▶ **What the task asks**
Starting at the first line of the listing below and ending at the line with "### Install the required packages", copy each line exactly.

▶ **Data for the task**

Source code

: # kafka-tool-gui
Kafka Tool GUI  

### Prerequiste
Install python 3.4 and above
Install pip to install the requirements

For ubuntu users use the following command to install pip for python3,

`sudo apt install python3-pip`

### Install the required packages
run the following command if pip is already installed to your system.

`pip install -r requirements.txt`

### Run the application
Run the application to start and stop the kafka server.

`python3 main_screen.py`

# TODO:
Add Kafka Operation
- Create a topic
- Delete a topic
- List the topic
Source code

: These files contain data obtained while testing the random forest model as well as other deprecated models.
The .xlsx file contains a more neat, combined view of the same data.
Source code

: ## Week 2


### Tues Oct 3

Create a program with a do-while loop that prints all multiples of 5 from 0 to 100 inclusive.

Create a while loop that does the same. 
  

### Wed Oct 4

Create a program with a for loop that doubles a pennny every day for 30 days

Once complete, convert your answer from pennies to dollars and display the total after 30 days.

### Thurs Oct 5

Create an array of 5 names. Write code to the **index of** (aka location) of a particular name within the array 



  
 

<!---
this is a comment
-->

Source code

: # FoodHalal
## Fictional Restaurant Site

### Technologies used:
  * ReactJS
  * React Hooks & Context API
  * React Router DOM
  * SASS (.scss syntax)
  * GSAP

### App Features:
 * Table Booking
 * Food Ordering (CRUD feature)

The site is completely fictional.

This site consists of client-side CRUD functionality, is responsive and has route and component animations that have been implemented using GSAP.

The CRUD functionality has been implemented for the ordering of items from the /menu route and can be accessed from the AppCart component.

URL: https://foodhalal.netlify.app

▶ **Final answer**
Source code

: # kafka-tool-gui
Kafka Tool GUI  

### Prerequiste
Install python 3.4 and above
Install pip to install the requirements

For ubuntu users use the following command to install pip for python3,

`sudo apt install python3-pip`

### Install the required packages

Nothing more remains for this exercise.